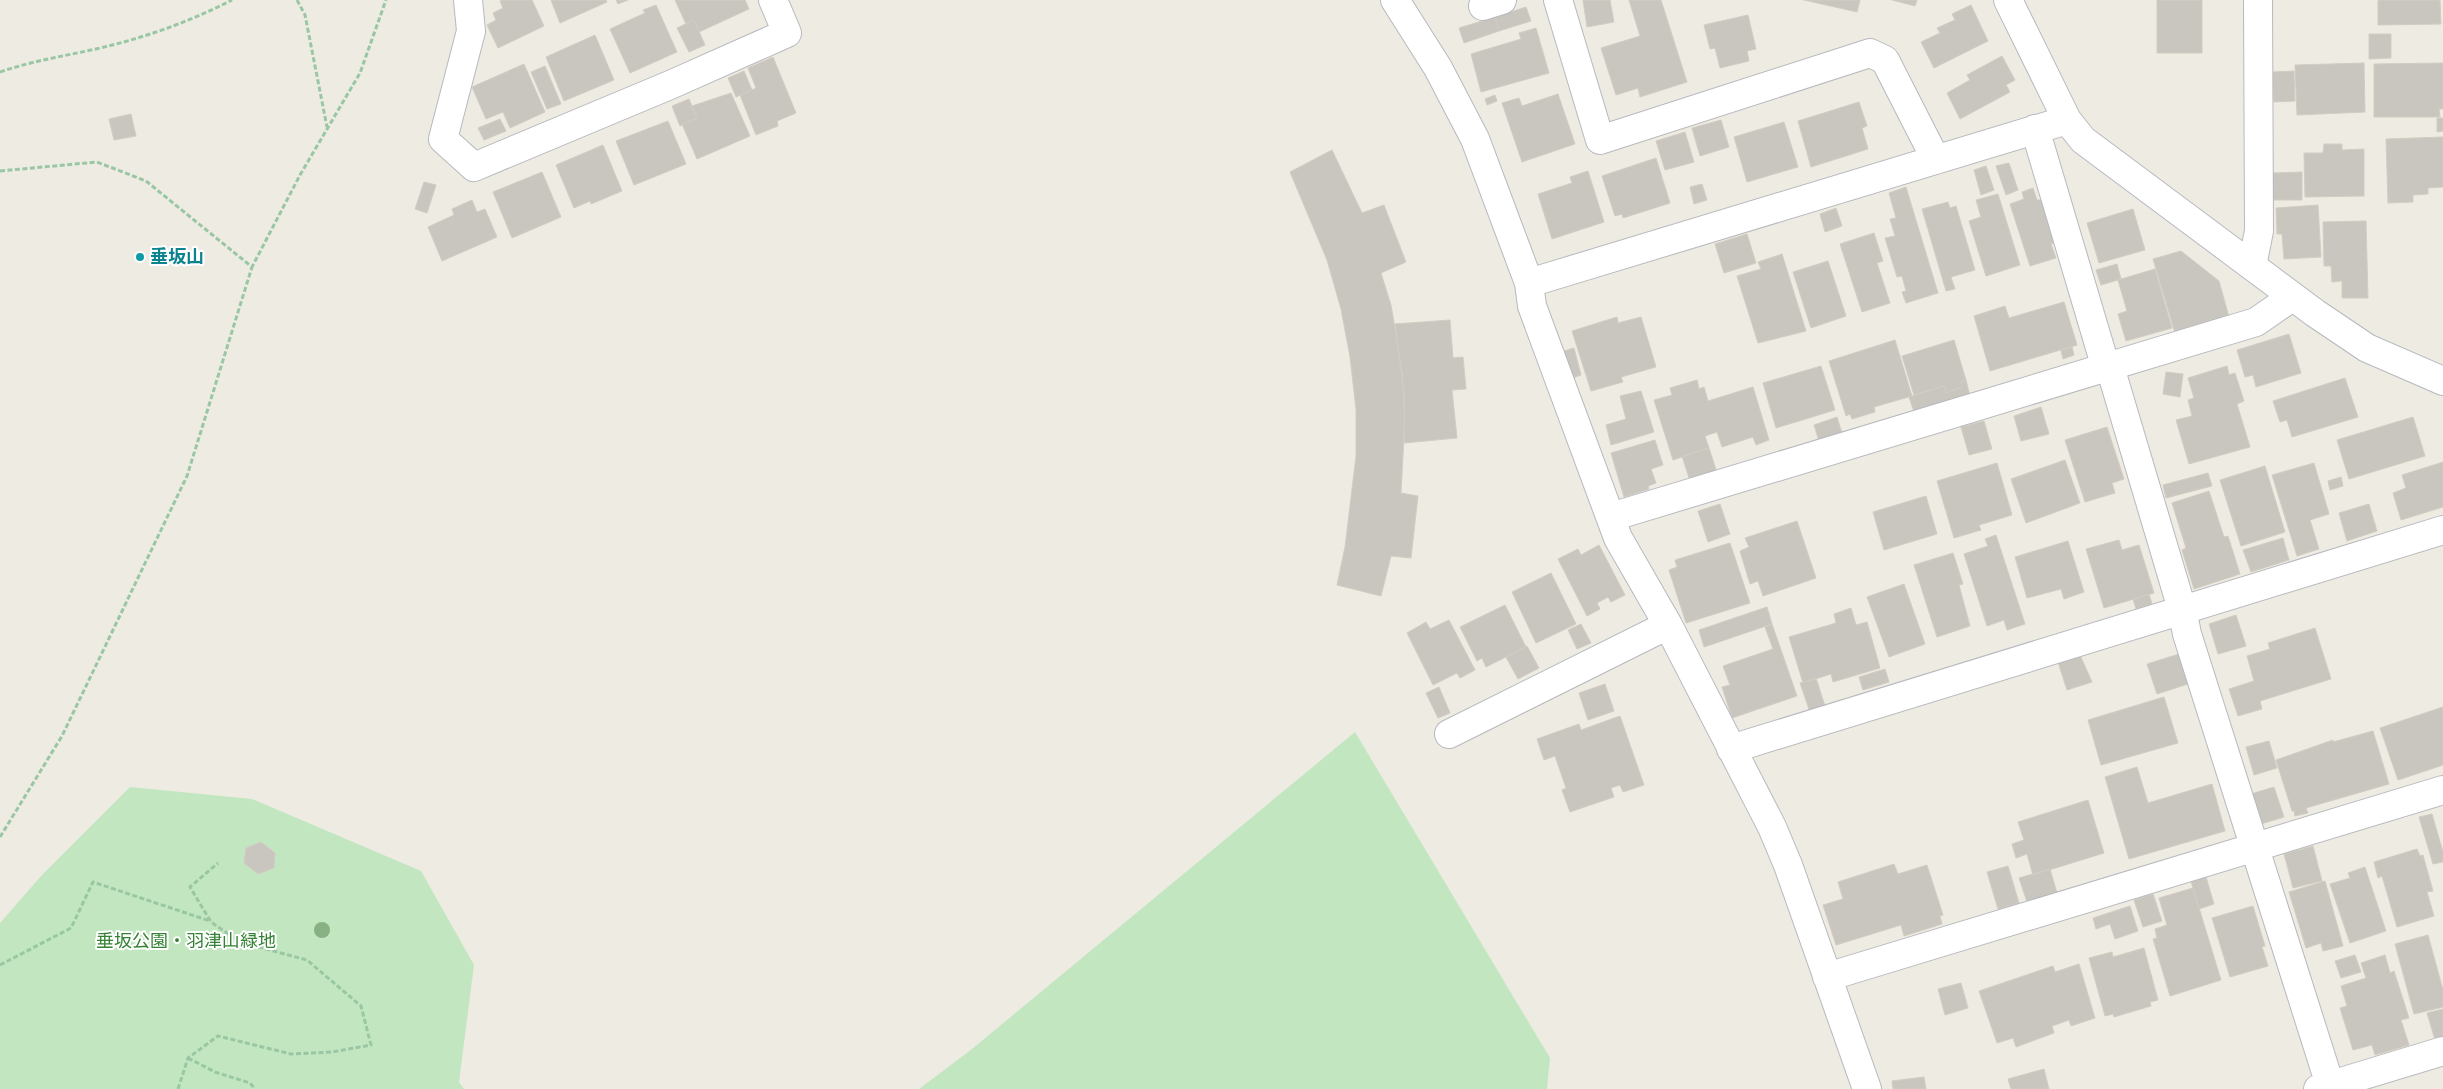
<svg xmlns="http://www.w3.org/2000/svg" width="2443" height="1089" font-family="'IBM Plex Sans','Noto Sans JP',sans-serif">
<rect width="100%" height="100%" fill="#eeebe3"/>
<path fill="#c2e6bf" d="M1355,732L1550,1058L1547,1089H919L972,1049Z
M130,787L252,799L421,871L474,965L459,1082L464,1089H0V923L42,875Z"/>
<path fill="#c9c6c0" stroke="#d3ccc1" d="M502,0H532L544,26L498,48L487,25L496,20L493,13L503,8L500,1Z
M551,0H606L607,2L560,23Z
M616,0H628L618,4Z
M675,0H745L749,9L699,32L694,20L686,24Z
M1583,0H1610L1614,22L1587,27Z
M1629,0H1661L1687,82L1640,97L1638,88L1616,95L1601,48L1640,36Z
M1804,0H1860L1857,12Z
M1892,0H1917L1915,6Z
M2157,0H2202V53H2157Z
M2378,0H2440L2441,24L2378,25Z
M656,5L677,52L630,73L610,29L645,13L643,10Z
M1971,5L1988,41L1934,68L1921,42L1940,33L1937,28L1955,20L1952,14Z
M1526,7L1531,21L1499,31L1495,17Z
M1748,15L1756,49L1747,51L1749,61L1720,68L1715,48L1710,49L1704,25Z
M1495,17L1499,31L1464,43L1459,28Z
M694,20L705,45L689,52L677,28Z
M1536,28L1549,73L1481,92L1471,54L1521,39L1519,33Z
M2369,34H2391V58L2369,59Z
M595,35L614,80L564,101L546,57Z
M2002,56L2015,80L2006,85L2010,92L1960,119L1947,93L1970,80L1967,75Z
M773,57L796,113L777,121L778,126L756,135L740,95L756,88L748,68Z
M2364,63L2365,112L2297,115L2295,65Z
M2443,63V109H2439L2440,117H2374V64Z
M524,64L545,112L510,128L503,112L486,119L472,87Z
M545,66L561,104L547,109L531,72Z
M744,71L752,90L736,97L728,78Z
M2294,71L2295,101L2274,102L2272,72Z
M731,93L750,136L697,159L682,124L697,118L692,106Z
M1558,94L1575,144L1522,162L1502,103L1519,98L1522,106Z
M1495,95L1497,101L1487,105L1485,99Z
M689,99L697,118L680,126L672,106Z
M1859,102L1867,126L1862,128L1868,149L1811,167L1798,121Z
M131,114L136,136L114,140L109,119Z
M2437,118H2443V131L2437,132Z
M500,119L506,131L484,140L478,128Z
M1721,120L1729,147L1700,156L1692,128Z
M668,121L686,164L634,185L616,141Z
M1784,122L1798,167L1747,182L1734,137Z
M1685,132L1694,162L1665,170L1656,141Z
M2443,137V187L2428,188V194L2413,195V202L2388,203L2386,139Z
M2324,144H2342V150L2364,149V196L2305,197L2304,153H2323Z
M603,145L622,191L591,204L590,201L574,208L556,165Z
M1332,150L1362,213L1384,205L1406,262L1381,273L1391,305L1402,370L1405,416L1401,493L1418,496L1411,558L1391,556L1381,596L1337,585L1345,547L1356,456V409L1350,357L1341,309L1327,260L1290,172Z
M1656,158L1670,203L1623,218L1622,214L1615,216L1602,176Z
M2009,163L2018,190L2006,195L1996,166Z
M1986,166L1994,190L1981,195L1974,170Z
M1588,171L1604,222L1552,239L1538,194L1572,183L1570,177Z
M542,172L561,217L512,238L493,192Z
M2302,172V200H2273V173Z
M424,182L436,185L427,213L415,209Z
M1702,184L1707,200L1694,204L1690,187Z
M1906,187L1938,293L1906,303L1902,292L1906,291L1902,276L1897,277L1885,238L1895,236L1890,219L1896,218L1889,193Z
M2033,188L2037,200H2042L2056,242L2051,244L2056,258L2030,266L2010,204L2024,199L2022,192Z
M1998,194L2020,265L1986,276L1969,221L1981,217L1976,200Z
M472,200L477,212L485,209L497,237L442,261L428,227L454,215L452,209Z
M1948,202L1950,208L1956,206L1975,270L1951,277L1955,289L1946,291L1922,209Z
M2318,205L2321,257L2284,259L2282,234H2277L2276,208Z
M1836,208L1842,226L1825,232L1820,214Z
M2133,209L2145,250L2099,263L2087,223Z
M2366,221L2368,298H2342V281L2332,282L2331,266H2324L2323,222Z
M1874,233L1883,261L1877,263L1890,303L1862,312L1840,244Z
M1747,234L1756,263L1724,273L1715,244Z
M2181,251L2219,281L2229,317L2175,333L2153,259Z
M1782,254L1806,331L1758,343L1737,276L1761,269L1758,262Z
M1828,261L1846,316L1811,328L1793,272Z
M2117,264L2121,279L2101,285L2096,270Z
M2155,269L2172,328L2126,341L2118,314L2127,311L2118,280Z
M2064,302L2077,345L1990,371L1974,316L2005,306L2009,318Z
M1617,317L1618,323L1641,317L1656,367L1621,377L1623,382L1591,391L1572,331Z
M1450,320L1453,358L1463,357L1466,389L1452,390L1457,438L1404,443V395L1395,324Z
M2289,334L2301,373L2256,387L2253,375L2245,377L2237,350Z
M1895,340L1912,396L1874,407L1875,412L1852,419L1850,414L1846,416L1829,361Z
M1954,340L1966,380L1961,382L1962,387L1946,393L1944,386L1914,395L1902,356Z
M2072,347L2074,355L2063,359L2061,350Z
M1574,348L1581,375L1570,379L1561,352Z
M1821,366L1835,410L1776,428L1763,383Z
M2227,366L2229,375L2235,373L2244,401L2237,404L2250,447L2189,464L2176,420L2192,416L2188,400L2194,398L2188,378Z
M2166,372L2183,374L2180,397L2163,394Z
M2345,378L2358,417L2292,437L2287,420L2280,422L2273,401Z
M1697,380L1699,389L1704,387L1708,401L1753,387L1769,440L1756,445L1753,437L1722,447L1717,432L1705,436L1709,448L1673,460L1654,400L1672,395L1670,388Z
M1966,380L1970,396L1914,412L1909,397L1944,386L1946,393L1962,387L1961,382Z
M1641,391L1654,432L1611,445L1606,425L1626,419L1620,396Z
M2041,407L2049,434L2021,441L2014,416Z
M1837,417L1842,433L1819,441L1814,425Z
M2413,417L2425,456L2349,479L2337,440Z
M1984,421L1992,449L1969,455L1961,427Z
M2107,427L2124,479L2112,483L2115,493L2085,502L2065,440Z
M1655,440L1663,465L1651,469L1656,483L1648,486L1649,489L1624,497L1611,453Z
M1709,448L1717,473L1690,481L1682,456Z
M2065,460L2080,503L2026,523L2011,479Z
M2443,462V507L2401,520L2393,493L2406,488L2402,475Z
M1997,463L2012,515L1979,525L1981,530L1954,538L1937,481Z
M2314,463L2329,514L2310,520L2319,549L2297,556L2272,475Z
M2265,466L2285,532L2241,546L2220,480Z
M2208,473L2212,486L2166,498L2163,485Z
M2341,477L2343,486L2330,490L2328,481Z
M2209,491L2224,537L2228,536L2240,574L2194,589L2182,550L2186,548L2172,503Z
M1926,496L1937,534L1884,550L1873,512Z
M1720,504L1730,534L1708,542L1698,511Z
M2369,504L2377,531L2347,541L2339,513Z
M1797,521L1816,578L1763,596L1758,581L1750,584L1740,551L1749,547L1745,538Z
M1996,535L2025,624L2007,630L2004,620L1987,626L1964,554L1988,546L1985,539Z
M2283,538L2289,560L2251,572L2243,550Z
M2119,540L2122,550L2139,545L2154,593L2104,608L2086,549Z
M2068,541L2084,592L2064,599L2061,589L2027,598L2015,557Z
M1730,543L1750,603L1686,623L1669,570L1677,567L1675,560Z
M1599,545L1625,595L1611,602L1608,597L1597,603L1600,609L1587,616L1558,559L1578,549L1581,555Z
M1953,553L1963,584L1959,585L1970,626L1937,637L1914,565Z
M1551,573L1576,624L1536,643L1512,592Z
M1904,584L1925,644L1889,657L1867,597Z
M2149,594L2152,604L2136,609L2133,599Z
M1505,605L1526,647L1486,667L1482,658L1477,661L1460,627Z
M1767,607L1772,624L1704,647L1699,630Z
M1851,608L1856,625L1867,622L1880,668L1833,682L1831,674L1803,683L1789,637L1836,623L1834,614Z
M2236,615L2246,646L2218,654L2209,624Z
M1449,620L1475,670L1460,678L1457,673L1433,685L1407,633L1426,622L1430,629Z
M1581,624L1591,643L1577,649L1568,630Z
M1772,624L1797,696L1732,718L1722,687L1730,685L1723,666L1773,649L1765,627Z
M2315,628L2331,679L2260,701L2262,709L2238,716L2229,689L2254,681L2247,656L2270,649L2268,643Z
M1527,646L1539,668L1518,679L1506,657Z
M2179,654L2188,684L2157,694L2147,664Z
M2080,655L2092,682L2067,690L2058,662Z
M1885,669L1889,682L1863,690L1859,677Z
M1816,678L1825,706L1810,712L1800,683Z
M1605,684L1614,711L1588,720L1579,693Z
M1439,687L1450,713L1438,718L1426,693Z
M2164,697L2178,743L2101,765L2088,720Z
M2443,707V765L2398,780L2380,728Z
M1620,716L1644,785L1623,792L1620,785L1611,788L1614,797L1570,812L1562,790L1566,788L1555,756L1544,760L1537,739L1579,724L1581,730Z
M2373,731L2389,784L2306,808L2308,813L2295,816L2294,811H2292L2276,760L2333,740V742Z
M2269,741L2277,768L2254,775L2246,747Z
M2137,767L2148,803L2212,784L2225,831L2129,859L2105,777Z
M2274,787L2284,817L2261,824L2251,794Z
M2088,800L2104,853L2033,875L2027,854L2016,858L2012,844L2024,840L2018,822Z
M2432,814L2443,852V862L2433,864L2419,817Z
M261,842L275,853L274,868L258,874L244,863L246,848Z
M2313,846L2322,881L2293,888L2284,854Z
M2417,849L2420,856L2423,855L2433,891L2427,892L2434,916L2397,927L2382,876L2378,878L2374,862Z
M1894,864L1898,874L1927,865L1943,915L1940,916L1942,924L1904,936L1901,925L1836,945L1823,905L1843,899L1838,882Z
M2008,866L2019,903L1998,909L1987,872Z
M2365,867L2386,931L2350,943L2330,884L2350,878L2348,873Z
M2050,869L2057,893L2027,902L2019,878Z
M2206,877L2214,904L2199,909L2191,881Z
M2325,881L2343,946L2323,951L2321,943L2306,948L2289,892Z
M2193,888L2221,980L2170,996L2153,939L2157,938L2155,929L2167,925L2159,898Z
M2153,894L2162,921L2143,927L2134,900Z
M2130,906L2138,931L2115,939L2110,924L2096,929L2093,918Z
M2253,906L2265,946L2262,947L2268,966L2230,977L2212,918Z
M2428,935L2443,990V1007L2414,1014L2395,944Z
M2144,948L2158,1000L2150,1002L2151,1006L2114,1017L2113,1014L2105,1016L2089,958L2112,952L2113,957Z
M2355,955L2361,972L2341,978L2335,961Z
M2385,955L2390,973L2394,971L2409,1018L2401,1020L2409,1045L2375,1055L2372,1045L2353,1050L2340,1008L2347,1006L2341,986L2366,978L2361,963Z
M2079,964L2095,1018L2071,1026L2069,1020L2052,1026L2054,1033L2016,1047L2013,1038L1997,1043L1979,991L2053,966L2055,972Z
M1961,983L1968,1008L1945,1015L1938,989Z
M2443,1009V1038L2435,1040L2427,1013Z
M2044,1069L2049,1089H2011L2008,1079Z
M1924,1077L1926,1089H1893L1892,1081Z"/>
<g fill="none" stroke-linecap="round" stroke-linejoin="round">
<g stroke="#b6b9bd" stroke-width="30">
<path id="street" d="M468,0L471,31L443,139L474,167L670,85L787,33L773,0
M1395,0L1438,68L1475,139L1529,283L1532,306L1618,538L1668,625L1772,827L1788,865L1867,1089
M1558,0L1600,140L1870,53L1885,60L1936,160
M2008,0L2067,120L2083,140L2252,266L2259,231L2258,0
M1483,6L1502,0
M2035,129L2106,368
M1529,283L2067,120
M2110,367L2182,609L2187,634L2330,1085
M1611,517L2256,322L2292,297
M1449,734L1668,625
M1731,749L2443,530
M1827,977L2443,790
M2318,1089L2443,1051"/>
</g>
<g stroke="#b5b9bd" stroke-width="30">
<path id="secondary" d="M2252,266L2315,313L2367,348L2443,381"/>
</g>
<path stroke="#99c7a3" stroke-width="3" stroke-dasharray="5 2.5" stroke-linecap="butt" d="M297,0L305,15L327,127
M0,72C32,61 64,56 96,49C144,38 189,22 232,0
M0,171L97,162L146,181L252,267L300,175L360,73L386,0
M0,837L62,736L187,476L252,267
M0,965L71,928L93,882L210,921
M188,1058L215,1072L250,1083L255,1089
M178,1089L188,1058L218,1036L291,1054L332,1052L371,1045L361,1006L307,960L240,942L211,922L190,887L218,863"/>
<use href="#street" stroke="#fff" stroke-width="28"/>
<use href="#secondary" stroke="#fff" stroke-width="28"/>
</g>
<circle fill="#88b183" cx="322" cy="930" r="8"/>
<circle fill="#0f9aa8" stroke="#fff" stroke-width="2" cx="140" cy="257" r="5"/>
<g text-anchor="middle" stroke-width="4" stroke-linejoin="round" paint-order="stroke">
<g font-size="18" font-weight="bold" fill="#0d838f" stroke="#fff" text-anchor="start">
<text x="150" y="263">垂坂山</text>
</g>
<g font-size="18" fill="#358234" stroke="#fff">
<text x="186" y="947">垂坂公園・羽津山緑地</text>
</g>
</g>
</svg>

● ● ● ● ● ● ●

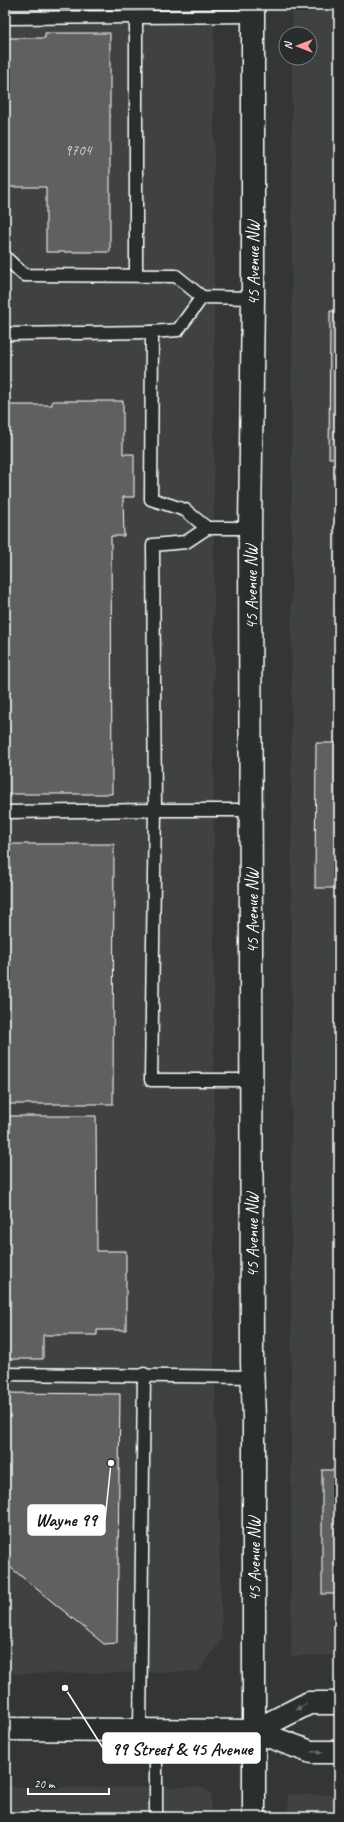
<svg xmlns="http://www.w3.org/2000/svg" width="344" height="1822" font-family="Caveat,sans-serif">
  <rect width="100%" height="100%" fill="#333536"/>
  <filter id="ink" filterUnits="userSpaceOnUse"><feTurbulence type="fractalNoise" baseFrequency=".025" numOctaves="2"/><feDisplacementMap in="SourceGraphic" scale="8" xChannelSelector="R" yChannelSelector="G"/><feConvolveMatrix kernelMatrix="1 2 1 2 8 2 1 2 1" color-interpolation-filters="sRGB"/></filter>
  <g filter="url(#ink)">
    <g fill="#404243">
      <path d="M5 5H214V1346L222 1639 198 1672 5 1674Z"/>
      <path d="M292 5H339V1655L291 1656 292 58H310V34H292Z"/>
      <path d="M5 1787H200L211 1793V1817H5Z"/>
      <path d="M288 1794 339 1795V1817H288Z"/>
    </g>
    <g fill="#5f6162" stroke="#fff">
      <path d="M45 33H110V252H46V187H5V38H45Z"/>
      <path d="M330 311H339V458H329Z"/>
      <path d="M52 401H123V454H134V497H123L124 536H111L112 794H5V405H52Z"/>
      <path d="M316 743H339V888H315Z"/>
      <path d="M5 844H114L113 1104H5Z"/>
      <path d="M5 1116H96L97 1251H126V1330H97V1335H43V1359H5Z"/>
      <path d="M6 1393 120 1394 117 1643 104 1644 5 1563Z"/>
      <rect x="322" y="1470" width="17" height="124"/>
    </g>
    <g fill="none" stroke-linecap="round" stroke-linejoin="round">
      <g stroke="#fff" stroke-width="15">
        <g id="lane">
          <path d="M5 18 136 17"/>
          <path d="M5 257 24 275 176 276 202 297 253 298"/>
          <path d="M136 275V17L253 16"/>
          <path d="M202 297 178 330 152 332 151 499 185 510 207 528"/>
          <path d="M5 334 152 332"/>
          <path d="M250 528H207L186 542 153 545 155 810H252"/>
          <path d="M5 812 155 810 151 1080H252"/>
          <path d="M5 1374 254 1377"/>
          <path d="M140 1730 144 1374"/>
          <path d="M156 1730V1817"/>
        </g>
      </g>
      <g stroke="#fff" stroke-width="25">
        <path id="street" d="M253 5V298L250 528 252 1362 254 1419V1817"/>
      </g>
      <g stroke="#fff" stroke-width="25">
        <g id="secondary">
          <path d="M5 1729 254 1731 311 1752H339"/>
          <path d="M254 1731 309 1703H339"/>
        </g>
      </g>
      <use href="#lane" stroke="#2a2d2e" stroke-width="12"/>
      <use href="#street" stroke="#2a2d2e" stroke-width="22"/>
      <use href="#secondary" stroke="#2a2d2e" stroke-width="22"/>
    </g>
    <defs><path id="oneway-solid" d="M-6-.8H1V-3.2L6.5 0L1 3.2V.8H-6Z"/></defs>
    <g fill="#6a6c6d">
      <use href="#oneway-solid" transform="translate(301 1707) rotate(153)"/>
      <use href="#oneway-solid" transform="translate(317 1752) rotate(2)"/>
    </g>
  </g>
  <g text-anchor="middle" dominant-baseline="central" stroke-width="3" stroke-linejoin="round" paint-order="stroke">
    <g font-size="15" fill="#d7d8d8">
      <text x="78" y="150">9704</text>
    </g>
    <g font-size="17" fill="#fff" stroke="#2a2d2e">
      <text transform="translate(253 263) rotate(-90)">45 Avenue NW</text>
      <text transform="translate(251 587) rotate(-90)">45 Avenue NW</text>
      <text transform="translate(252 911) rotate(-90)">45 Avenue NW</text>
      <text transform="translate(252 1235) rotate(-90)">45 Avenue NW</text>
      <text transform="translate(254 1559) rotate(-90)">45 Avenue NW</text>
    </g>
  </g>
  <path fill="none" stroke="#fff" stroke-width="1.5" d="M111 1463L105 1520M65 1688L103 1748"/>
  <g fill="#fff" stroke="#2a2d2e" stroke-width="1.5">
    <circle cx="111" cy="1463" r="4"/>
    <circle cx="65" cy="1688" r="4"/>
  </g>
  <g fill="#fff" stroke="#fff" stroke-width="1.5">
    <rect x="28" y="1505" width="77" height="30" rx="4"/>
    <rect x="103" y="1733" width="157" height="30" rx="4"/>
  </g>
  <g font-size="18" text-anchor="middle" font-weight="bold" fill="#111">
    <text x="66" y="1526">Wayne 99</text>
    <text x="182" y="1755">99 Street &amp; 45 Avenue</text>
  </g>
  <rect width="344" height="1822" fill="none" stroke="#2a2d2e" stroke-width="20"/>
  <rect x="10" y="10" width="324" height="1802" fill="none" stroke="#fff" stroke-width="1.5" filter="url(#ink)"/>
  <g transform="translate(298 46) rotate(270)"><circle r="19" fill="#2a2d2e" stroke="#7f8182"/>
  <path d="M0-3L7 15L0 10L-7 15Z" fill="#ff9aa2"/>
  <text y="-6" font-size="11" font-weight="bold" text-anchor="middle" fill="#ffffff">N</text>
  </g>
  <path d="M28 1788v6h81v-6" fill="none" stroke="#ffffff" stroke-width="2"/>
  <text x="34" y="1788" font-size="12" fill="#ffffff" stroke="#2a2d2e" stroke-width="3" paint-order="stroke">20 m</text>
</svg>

● ● ● ● ● ● ●

--- Your assignment ---
Scan the material above for the string "weight", and copy every line where it is found.

--- Response to the exercise ---
<g font-size="18" font-weight="bold" fill="#0d838f" stroke="#fff" text-anchor="start">
  <g font-size="18" text-anchor="middle" font-weight="bold" fill="#111">
  <text y="-6" font-size="11" font-weight="bold" text-anchor="middle" fill="#ffffff">N</text>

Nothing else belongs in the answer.